Shared library version bump policy & suggestion to track these bumps formally

Lev Serebryakov lev at FreeBSD.org
Fri Jan 4 09:35:41 UTC 2013


Hello, Freebsd-ports.

  Now, when some port after update installs new version of shared
library, used by other ports, here are two variants:

 (a) To bump versions of all dependant ports (PORTREVISION=${PORTREVISION} + 1)

 (b) Don't touch other ports, but add copy'n'pasted item into
      UPDATING with instructions for users of portmaster, portupgrade
      and binary pkg-ng packages.

   Question is: which way is better? Why sometimes first way is selected
 and sometimes second one? Is here any policy to select between them
 in different cases?

   Personally, I don't like both ways.

   First one is error-prone for maintainer: dependency could be
  optional and turned off by default, for example.

   Second one is error-prone for users. And, to be honest, I don't
  like when formal task is performed by hands. All these records in
  UPDATING is copy'n'pasted with replacement of port name, receipt of
  upgrading is always the same (yes, I know, that there are more
  difficult scenarios in UPDATING too, I don't speak about them now).
  Why this receipt should be performed by user, not by tool!?
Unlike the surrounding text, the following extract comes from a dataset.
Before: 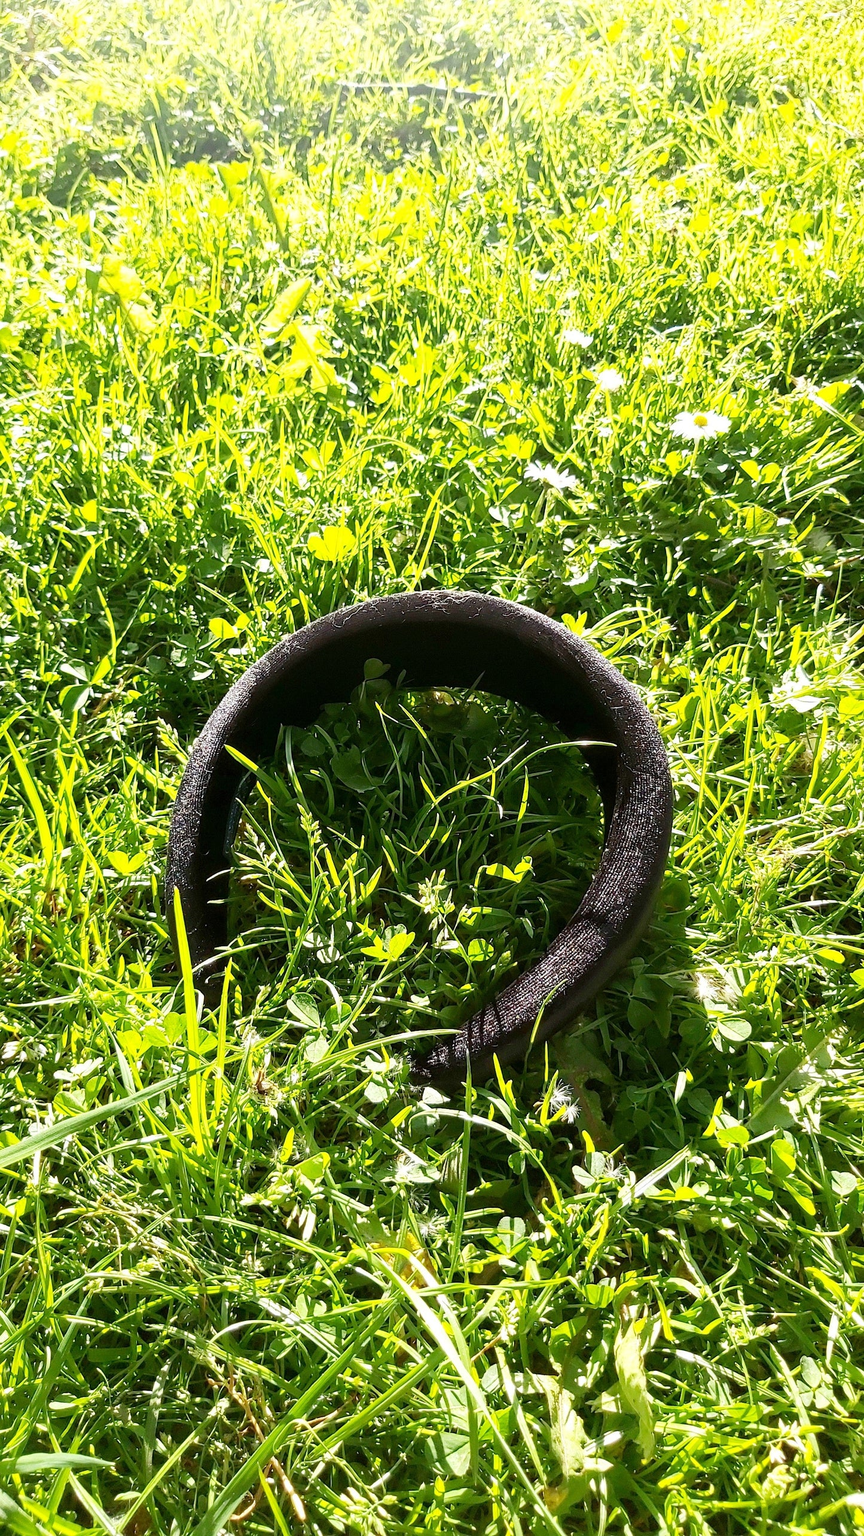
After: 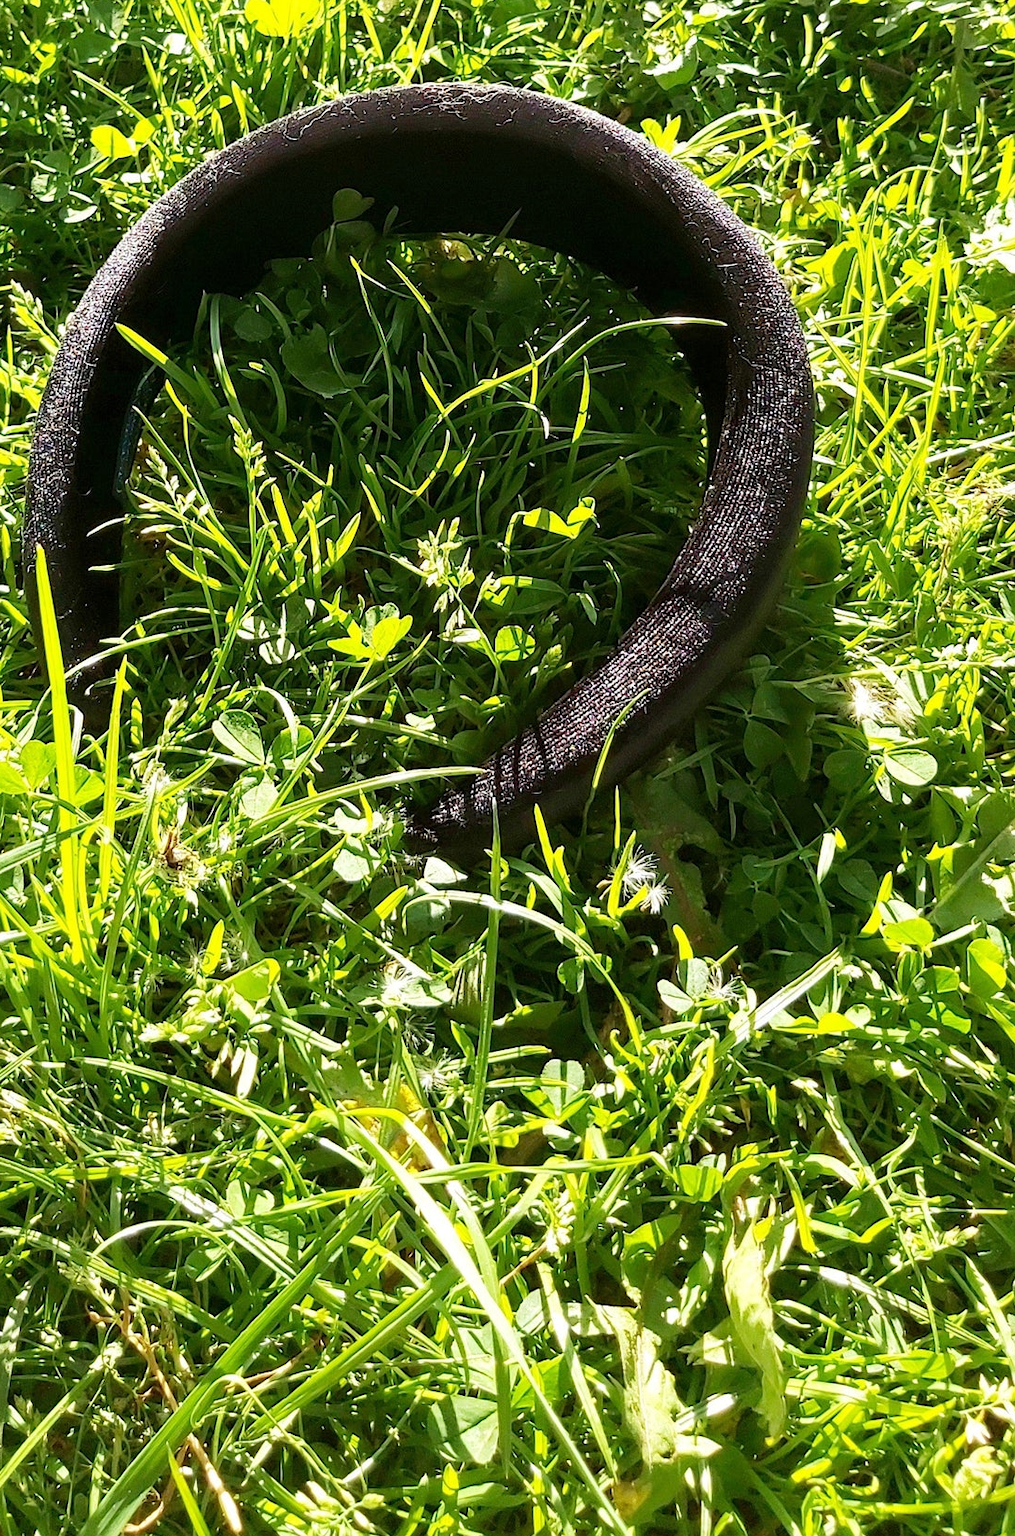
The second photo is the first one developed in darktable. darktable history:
crop and rotate: left 17.504%, top 35.019%, right 7.11%, bottom 0.832%
velvia: on, module defaults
   I suggest to have new variable in port's Makefile: BORDER_VERSIONS
  or something like this. Let it will be list of port's versions, when
  shared libs are updated and all dependent ports should be rebuild
  too.

   Then, portmaster/portupgrade could add "forced updates" to queue
  automatically (like with "portmaster -r <port>" / "portupgrade -fr
  <port>") if port cross (inclusive) one of versions from this list.

   Something like this:

BORDER_VERSIONS=0.48 0.65 1.0_1

  And if port is updated to version 0.48 or higher from
version STRICTLY LESS than 0.48 (and same for 0.65 and 1.0_1), all
ports, which uses this library, will be rebuild too.